[[ Entries supplied, beginning ]]
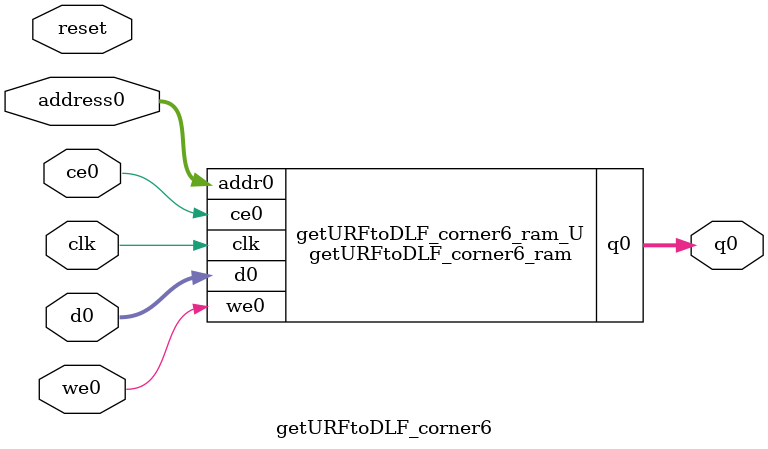
<source format=v>

`timescale 1 ns / 1 ps
module getURFtoDLF_corner6_ram (addr0, ce0, d0, we0, q0,  clk);

parameter DWIDTH = 3;
parameter AWIDTH = 3;
parameter MEM_SIZE = 6;

input[AWIDTH-1:0] addr0;
input ce0;
input[DWIDTH-1:0] d0;
input we0;
output reg[DWIDTH-1:0] q0;
input clk;

(* ram_style = "distributed" *)reg [DWIDTH-1:0] ram[0:MEM_SIZE-1];




always @(posedge clk)  
begin 
    if (ce0) 
    begin
        if (we0) 
        begin 
            ram[addr0] <= d0; 
            q0 <= d0;
        end 
        else 
            q0 <= ram[addr0];
    end
end


endmodule


`timescale 1 ns / 1 ps
module getURFtoDLF_corner6(
    reset,
    clk,
    address0,
    ce0,
    we0,
    d0,
    q0);

parameter DataWidth = 32'd3;
parameter AddressRange = 32'd6;
parameter AddressWidth = 32'd3;
input reset;
input clk;
input[AddressWidth - 1:0] address0;
input ce0;
input we0;
input[DataWidth - 1:0] d0;
output[DataWidth - 1:0] q0;



getURFtoDLF_corner6_ram getURFtoDLF_corner6_ram_U(
    .clk( clk ),
    .addr0( address0 ),
    .ce0( ce0 ),
    .we0( we0 ),
    .d0( d0 ),
    .q0( q0 ));

endmodule


</source>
[[ Entries supplied, end ]]
▸ **To do**:
The records above must be repeated in full and exactly, but without any of the pictures.

▸ **Your response**:
<source format=v>

`timescale 1 ns / 1 ps
module getURFtoDLF_corner6_ram (addr0, ce0, d0, we0, q0,  clk);

parameter DWIDTH = 3;
parameter AWIDTH = 3;
parameter MEM_SIZE = 6;

input[AWIDTH-1:0] addr0;
input ce0;
input[DWIDTH-1:0] d0;
input we0;
output reg[DWIDTH-1:0] q0;
input clk;

(* ram_style = "distributed" *)reg [DWIDTH-1:0] ram[0:MEM_SIZE-1];




always @(posedge clk)  
begin 
    if (ce0) 
    begin
        if (we0) 
        begin 
            ram[addr0] <= d0; 
            q0 <= d0;
        end 
        else 
            q0 <= ram[addr0];
    end
end


endmodule


`timescale 1 ns / 1 ps
module getURFtoDLF_corner6(
    reset,
    clk,
    address0,
    ce0,
    we0,
    d0,
    q0);

parameter DataWidth = 32'd3;
parameter AddressRange = 32'd6;
parameter AddressWidth = 32'd3;
input reset;
input clk;
input[AddressWidth - 1:0] address0;
input ce0;
input we0;
input[DataWidth - 1:0] d0;
output[DataWidth - 1:0] q0;



getURFtoDLF_corner6_ram getURFtoDLF_corner6_ram_U(
    .clk( clk ),
    .addr0( address0 ),
    .ce0( ce0 ),
    .we0( we0 ),
    .d0( d0 ),
    .q0( q0 ));

endmodule


</source>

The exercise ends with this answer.